■ **DIRECTIVE 1**:
Answer these questions about the song recommender passage, one line each:
(a) What file format is the Pandas dataframe saved to?
(b) How many MSDS students were asked to rate the recommended songs?
(c) How many songs did the team put in each bin?

Once the data has been loaded, the Pandas dataframe is then saved to a Parquet file to avoid reprocessing. This would be finally loaded as a Spark Dataframe for multicore processing. From hereon it's quite straightforward, vectorize the features using the vector assembler, create a table for each decade of songs, then compare the song of choice to the entire decade to determine the most similar songs. This is expounded in the subsections of building recommender systems using Cosine Similarity and Jaccard Similarity (Section 6).
For validation, we asked 8 MSDS students, including the team, to rate four recommended songs based on their base song of choice from 1-10 (10 being the highest). Of the four recommended songs, half of which are from the Cosine similarity based model and half are from the Jaccard similarity based model. There are two ratings, first is similarity of the base song vs. the recommended songs from a different decade, and second would be how much they like the recommended song.
loading 1m songs
There are a few strategies in which the team can load all the 1 million songs but it takes a lot of time. Because Spark does not have a native hd5 reader, the team converted each hd5 file to a CSV, resulting in 1 million CSVs. With this one might think that we can immediately combine all these CSVs into one using the Linux shell commands, but this isn't the case because of inherent limitations in commands like ls in listing all 1 million csvs. Because of this, we need to bin together these CSVs before combining, and re-combining each combined file per bin. In this case we chose to bin them at 50k songs each. This entire process is long and troublesome but it can be a decent workaround for not having a Spark Cluster to work with. But for the purpose of demonstrating the recommender system we stick with the 100k dataset.

■ **AVAILABLE RECORDS**:
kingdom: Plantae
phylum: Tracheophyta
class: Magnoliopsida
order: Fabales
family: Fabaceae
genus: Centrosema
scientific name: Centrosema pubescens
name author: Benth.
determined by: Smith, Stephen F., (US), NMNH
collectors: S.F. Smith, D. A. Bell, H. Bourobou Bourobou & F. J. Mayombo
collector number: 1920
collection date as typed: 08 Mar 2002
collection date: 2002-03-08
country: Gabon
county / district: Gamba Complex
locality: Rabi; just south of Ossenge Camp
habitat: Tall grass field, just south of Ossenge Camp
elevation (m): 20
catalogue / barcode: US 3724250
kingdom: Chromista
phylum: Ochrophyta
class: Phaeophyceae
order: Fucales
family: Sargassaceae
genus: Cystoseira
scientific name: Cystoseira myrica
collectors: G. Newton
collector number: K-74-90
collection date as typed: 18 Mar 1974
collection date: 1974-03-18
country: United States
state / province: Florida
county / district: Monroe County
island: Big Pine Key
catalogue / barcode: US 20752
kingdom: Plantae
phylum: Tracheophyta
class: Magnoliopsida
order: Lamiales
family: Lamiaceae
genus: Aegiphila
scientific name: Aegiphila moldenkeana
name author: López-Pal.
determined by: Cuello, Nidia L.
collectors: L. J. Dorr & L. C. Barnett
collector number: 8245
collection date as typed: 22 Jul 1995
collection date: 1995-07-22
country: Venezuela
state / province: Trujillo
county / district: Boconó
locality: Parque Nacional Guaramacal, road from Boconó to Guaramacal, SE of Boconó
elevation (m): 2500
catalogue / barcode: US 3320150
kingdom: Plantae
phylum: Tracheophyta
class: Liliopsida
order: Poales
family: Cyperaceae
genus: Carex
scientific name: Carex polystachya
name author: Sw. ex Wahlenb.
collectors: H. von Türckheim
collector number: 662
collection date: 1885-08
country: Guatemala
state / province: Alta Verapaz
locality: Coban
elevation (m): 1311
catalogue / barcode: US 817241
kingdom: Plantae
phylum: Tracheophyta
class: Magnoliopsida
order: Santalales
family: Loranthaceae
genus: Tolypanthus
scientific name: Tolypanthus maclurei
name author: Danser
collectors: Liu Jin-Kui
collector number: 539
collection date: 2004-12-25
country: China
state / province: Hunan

■ **DIRECTIVE 2**: Rewrite the stretch of rows from the very first one through the line containing "catalogue / barcode: US 3724250", swapping "collectors" for "collected by" and leaving everything else unchanged.

■ **FULL ANSWER 1**:
(a) Parquet
(b) 8
(c) 50k

■ **FULL ANSWER 2**:
kingdom: Plantae
phylum: Tracheophyta
class: Magnoliopsida
order: Fabales
family: Fabaceae
genus: Centrosema
scientific name: Centrosema pubescens
name author: Benth.
determined by: Smith, Stephen F., (US), NMNH
collected by: S.F. Smith, D. A. Bell, H. Bourobou Bourobou & F. J. Mayombo
collector number: 1920
collection date as typed: 08 Mar 2002
collection date: 2002-03-08
country: Gabon
county / district: Gamba Complex
locality: Rabi; just south of Ossenge Camp
habitat: Tall grass field, just south of Ossenge Camp
elevation (m): 20
catalogue / barcode: US 3724250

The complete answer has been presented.